Microsoft Excel probably doesn’t pop in to most people’s minds for doing spectral analysis, and that’s no surprise since it’s somewhat of a kluge to do it. But Excel is good to use for a quick sanity check when you are working in a different environment (in this case with Octave/Matlab .m files) and need a simple verification.

Googling doesn’t seem to turn up a simple example so after creating a spreadsheet that had both forward and inverse transforms the extra stuff was removed and posted here.

This example illustrates how to use it. Excel seems to treat complex numbers a bit oddly so don’t worry about the funny little green triangles in the FFTand IFFT output columns. Excel can’t perform a DFT, it’s limited to using an FFT and therefor input data must be a power of 2 in size. If your data has less than a power of 2 in size you must pad it with actual zeros, you can not leave the cells blank. Other websites indicate the max size is 4096 but I did not try that.

If you haven’t already install the Data Analysis add in. By default it will appear on the data ribbon.
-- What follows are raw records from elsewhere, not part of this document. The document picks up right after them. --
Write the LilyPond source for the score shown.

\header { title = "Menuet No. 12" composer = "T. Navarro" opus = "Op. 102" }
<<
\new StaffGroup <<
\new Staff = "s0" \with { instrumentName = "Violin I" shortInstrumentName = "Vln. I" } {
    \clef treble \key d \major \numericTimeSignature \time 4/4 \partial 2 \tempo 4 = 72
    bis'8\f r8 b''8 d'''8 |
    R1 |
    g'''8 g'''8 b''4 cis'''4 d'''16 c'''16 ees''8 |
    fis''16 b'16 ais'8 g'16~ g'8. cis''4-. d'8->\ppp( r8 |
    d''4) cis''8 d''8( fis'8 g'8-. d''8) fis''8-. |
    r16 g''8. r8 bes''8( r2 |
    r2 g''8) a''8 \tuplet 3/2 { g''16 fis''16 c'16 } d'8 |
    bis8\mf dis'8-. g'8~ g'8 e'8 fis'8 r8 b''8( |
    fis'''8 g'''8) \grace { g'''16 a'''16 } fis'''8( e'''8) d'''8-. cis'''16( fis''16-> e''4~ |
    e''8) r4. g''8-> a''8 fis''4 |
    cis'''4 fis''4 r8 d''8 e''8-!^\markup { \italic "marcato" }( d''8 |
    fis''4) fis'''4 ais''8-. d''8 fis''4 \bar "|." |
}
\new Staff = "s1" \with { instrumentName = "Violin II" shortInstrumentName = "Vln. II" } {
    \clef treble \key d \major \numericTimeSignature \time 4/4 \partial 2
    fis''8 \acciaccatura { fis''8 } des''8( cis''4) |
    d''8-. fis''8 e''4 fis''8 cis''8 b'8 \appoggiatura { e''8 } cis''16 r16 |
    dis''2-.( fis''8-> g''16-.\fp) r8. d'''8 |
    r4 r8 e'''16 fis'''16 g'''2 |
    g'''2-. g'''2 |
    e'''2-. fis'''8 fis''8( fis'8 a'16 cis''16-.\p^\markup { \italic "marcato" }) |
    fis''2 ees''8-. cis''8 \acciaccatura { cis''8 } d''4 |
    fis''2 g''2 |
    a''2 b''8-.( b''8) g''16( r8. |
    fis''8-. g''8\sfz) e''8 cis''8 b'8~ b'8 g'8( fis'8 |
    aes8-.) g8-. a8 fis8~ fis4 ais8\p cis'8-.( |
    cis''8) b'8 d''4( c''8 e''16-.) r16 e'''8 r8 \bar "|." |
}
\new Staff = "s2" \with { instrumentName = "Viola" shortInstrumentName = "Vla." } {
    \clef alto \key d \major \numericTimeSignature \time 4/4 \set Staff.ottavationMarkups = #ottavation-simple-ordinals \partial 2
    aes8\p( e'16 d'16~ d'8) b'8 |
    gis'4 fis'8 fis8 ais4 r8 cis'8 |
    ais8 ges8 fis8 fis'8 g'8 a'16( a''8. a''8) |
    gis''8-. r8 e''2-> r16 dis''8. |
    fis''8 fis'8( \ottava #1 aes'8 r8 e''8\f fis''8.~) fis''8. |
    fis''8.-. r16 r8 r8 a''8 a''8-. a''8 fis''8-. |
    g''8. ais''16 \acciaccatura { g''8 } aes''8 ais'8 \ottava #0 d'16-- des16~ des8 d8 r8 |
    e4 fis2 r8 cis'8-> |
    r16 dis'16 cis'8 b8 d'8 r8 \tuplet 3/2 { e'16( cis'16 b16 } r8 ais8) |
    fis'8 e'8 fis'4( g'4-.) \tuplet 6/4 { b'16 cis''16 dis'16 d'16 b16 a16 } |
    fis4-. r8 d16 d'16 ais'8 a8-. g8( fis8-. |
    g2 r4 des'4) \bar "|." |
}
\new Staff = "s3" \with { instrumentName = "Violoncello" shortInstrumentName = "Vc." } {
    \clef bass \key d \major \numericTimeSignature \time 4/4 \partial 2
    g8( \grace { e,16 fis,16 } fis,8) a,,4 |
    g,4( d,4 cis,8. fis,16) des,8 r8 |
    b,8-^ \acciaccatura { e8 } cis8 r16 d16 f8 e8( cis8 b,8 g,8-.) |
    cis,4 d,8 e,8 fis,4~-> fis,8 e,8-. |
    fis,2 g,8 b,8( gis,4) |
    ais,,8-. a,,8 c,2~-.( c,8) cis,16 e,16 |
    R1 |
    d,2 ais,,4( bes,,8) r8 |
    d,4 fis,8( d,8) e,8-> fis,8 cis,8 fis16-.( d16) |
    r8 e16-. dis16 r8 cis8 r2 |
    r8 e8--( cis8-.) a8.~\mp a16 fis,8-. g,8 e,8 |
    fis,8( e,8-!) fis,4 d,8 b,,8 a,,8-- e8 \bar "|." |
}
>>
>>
The FFT and inverse FFT (IFFT) aren’t functions, they are more like a tool that you have to select and run (which is what, IMHO, makes this all really awkward). Some people seem to have written scripts as a way around this.


After you select the Fourier Analysis option you’ll get a dialog like this.
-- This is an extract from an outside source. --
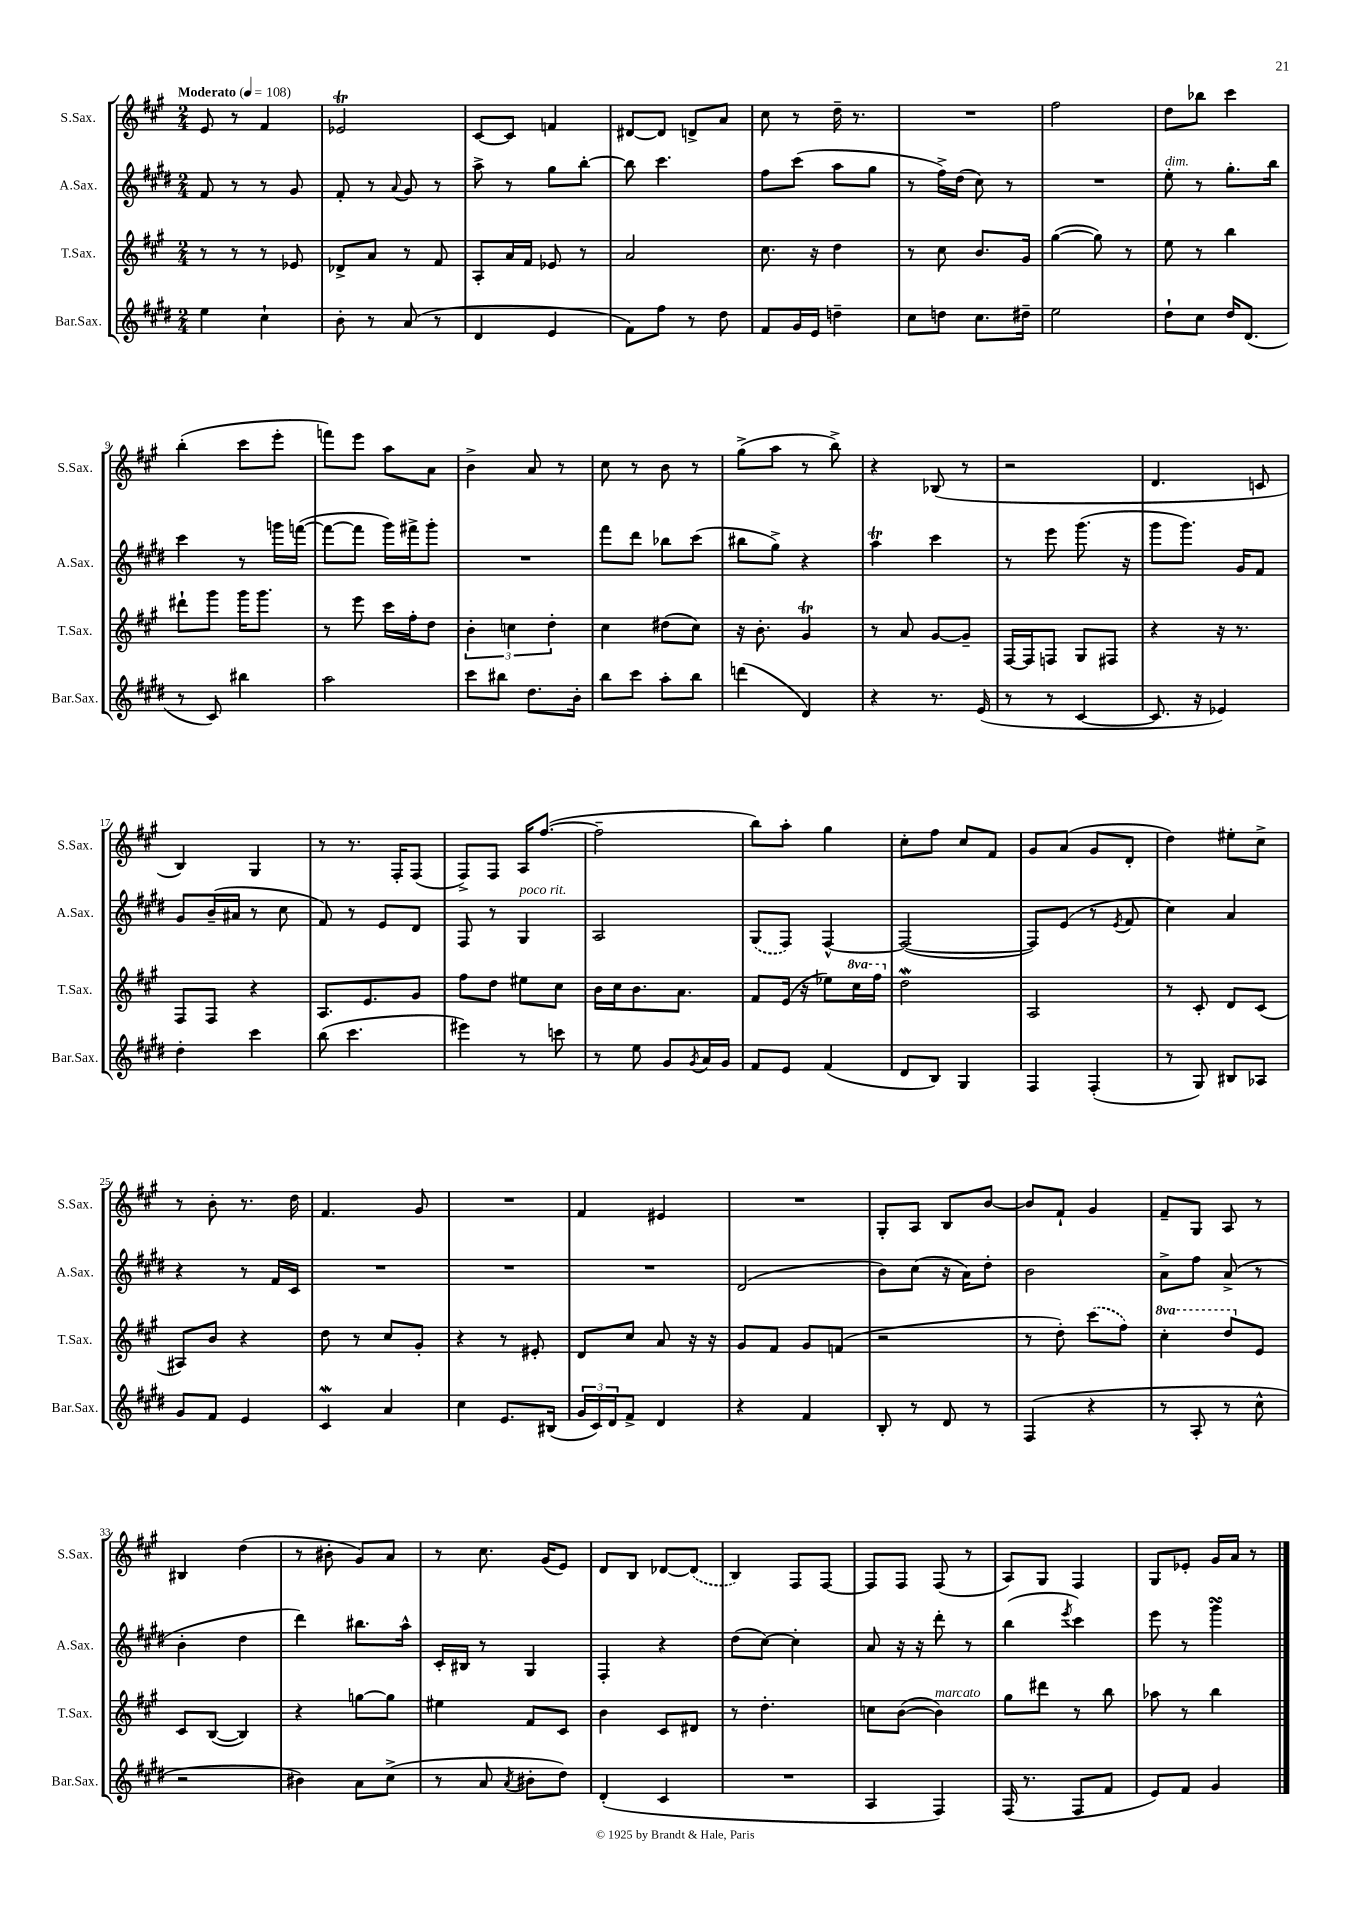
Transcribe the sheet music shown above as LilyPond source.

Enter the input and output ranges. Selecting the “Inverse” check box includes the 1/N scaling and flips the time axis so that x(i) = IFFT (FFT (x(i)))

The example file has the following columns:

  • A: Sample Index
  • B: Signal, a sinewave in this example
  • C: Some random noise
  • D: Sum of signal + noise
  • F: Hamming window, used to emulate a more realistic use case for a FFT
  • G: The (Hamming) windowed data, used as the input to the FFT
  • I: The FFT of Column G. If you change any of the data that makes up column G you have to follow the above procedure to recaculate the FFT, it does not update automatically. These are complex numbers.
  • J: Magnitude of the FFT to create a plot
  • L: Inverse FFT of of the (complex) FFT results in I.
  • M: Real portion of the IFFT to compare against the input and to plot
  • O & P : FFT of G, just to show what happens when you don’t use the IFFT.

Things to watch out for when using Excel FFT for typical spectral analysis needs:

  • The FFT’s processing gain is not corrected by Excel. Values should be divided by N/2 (i.e. one half the FFT size) to get the actual magnitudes
  • The results are the full N point FFT, if the input data is real-only you’re probably only interested in the first N/2 points.
  • The magnitudes will only be exact if the number of waveform cycles is an integer amount (i.e. the spectral peak matches a bin center). You need to do a curve fit to find the exact numerical value of the peak.
  • Windowing the data helps in a lot of ways that are beyond the scope of this quick guide, but if you do remember to include the window gain correction factor. (likewise if you zero pad)
  • The FFT RESULTS DO NOT UPDATE when you change the data. You must re-run the FFT by hand any time your data changes.

Need a quick refresh on Fourier stuff? This book chapter from Princeton is good. It appears to be part of these class notes, but who knows how long these links will be around.